• **Written task**
Word for word, write out the entries that follow, omitting all pictures.

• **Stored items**
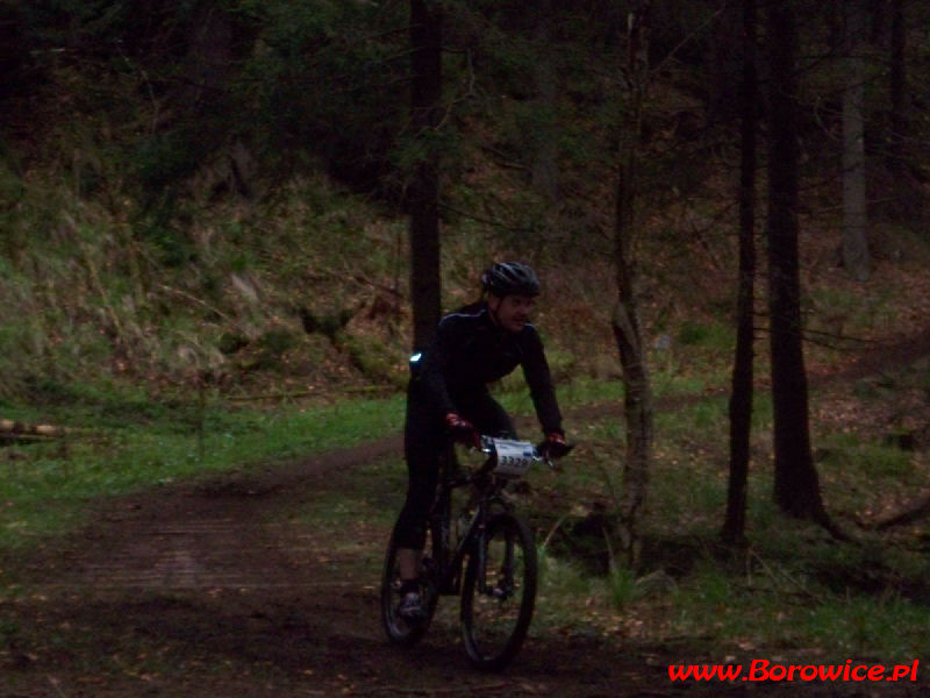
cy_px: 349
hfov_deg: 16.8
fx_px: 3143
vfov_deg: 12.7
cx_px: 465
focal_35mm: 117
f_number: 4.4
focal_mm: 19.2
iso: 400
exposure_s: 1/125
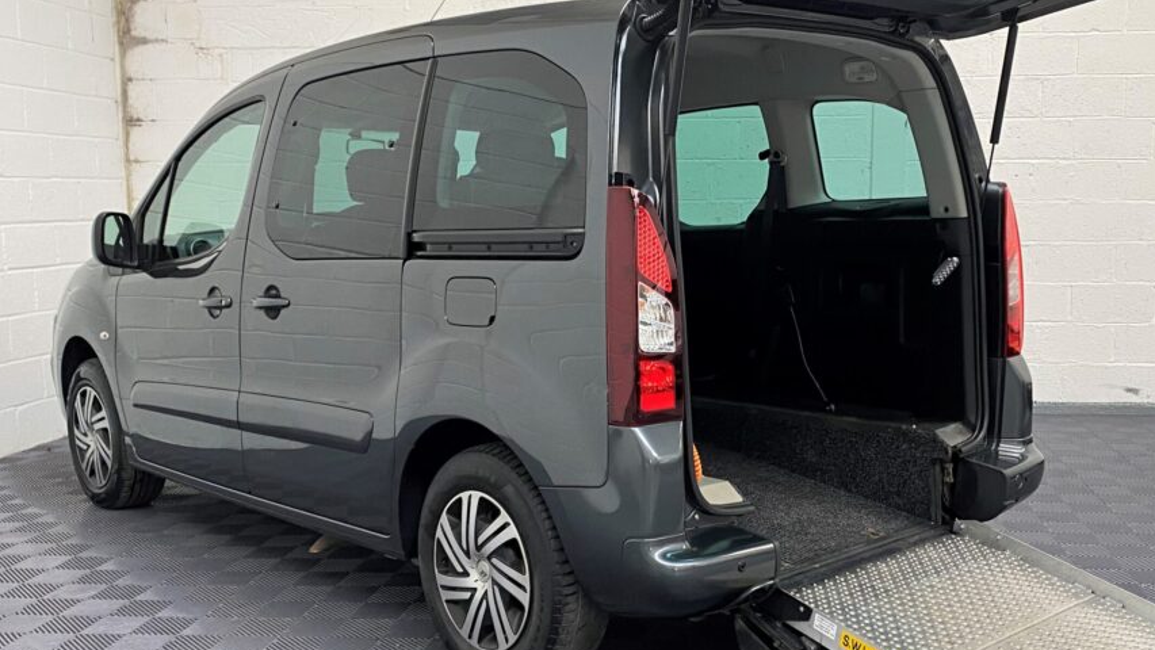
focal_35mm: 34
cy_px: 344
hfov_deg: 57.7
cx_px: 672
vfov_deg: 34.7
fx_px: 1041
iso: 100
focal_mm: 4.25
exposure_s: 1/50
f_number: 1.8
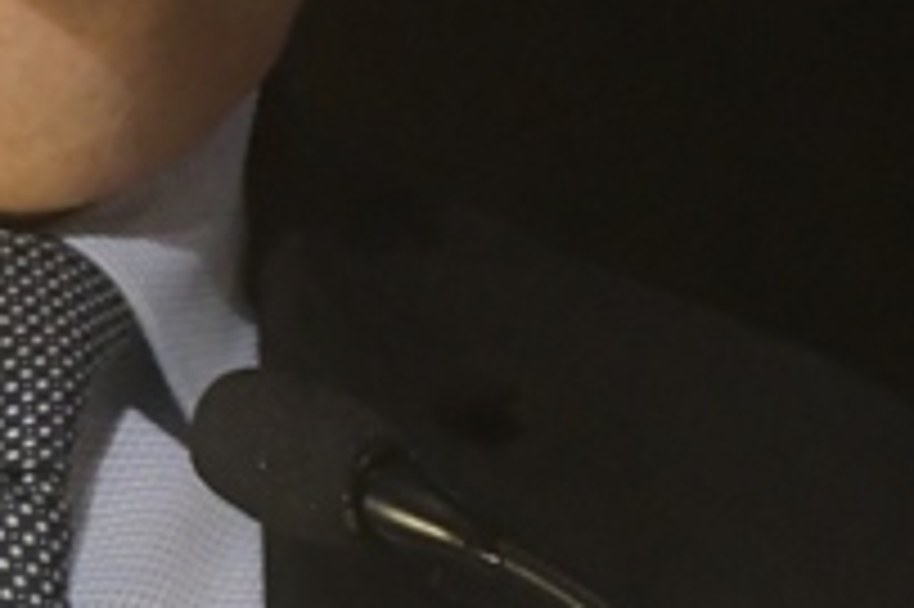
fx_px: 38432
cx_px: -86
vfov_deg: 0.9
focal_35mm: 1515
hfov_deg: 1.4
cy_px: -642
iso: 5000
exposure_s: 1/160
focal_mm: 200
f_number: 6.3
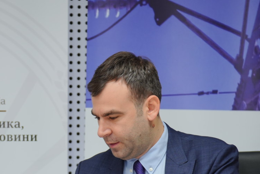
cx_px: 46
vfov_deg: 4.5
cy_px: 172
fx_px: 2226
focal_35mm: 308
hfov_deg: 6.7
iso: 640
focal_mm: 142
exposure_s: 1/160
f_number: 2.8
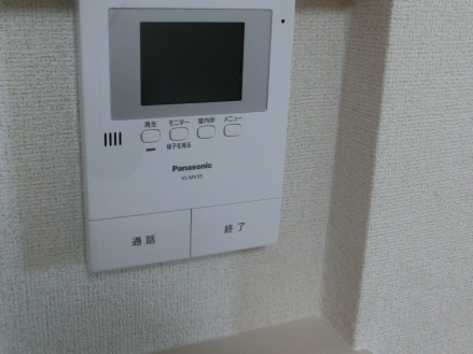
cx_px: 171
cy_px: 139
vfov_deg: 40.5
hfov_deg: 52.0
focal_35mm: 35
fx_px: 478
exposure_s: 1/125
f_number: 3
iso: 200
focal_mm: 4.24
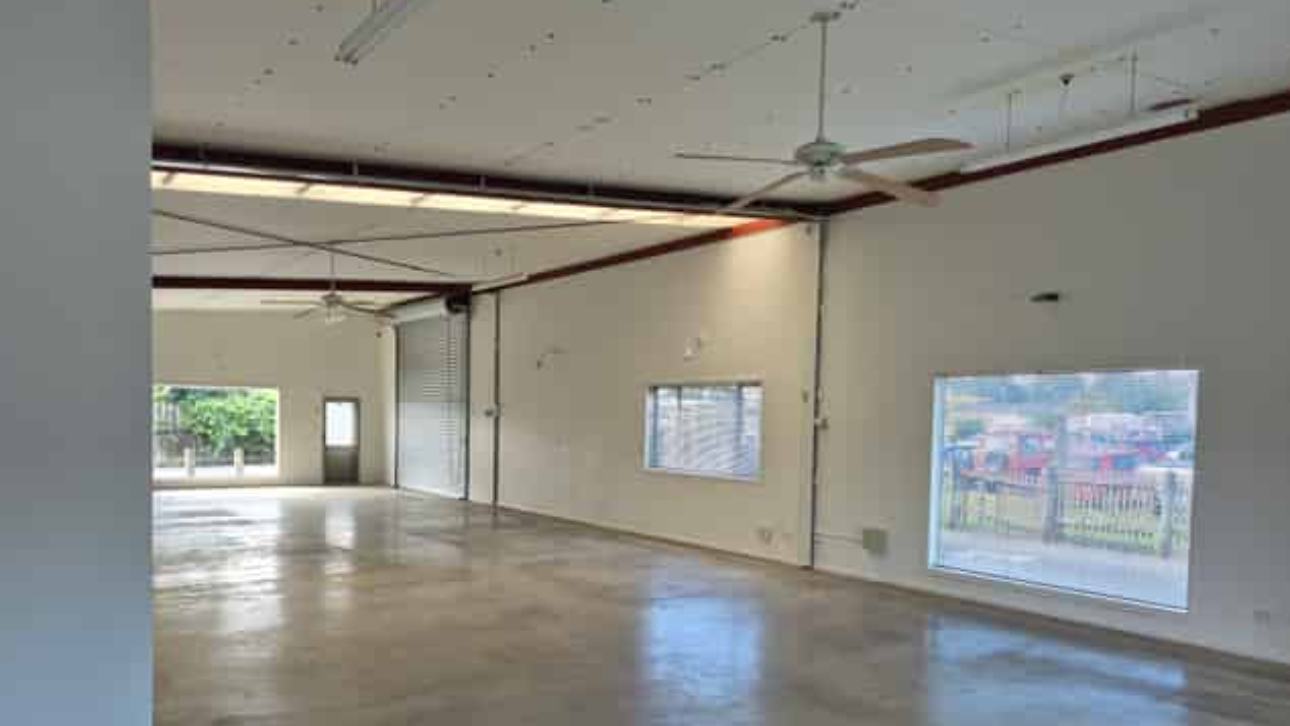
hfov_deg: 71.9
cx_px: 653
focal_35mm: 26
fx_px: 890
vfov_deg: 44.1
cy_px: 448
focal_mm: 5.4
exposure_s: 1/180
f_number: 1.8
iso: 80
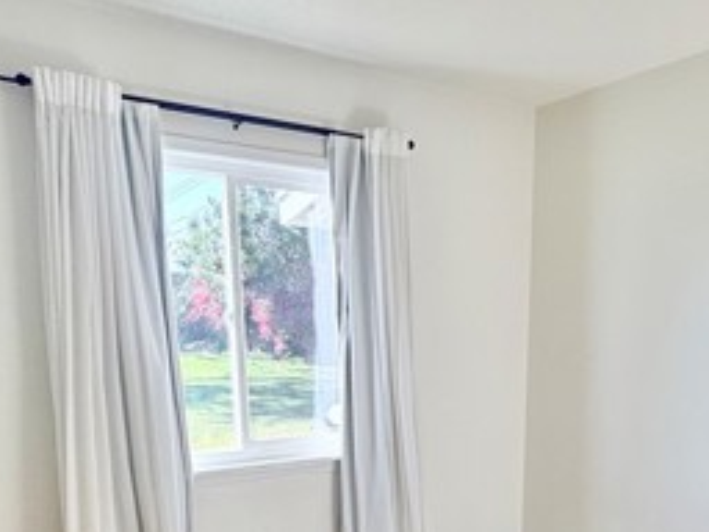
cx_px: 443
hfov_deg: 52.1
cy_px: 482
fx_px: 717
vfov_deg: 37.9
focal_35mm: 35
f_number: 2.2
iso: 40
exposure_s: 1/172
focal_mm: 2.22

• **Solution to the problem**
cy_px: 349
hfov_deg: 16.8
fx_px: 3143
vfov_deg: 12.7
cx_px: 465
focal_35mm: 117
f_number: 4.4
focal_mm: 19.2
iso: 400
exposure_s: 1/125
focal_35mm: 34
cy_px: 344
hfov_deg: 57.7
cx_px: 672
vfov_deg: 34.7
fx_px: 1041
iso: 100
focal_mm: 4.25
exposure_s: 1/50
f_number: 1.8
fx_px: 38432
cx_px: -86
vfov_deg: 0.9
focal_35mm: 1515
hfov_deg: 1.4
cy_px: -642
iso: 5000
exposure_s: 1/160
focal_mm: 200
f_number: 6.3
cx_px: 46
vfov_deg: 4.5
cy_px: 172
fx_px: 2226
focal_35mm: 308
hfov_deg: 6.7
iso: 640
focal_mm: 142
exposure_s: 1/160
f_number: 2.8
cx_px: 171
cy_px: 139
vfov_deg: 40.5
hfov_deg: 52.0
focal_35mm: 35
fx_px: 478
exposure_s: 1/125
f_number: 3
iso: 200
focal_mm: 4.24
hfov_deg: 71.9
cx_px: 653
focal_35mm: 26
fx_px: 890
vfov_deg: 44.1
cy_px: 448
focal_mm: 5.4
exposure_s: 1/180
f_number: 1.8
iso: 80
cx_px: 443
hfov_deg: 52.1
cy_px: 482
fx_px: 717
vfov_deg: 37.9
focal_35mm: 35
f_number: 2.2
iso: 40
exposure_s: 1/172
focal_mm: 2.22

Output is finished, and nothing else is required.